* EXERCISE INSTRUCTIONS *
All lines from the one that contains "326 377 991" through the final line of the entries must be repeated exactly. No other lines belong in the output.

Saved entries
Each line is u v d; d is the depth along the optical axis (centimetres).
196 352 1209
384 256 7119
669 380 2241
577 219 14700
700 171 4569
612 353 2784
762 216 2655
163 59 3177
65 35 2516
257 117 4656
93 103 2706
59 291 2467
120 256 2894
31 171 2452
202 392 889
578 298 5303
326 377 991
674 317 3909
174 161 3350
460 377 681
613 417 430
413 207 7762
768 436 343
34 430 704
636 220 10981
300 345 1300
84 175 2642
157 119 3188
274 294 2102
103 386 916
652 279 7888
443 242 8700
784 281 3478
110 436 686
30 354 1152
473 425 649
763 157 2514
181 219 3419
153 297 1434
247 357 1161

* RESPONSE AREA *
326 377 991
674 317 3909
174 161 3350
460 377 681
613 417 430
413 207 7762
768 436 343
34 430 704
636 220 10981
300 345 1300
84 175 2642
157 119 3188
274 294 2102
103 386 916
652 279 7888
443 242 8700
784 281 3478
110 436 686
30 354 1152
473 425 649
763 157 2514
181 219 3419
153 297 1434
247 357 1161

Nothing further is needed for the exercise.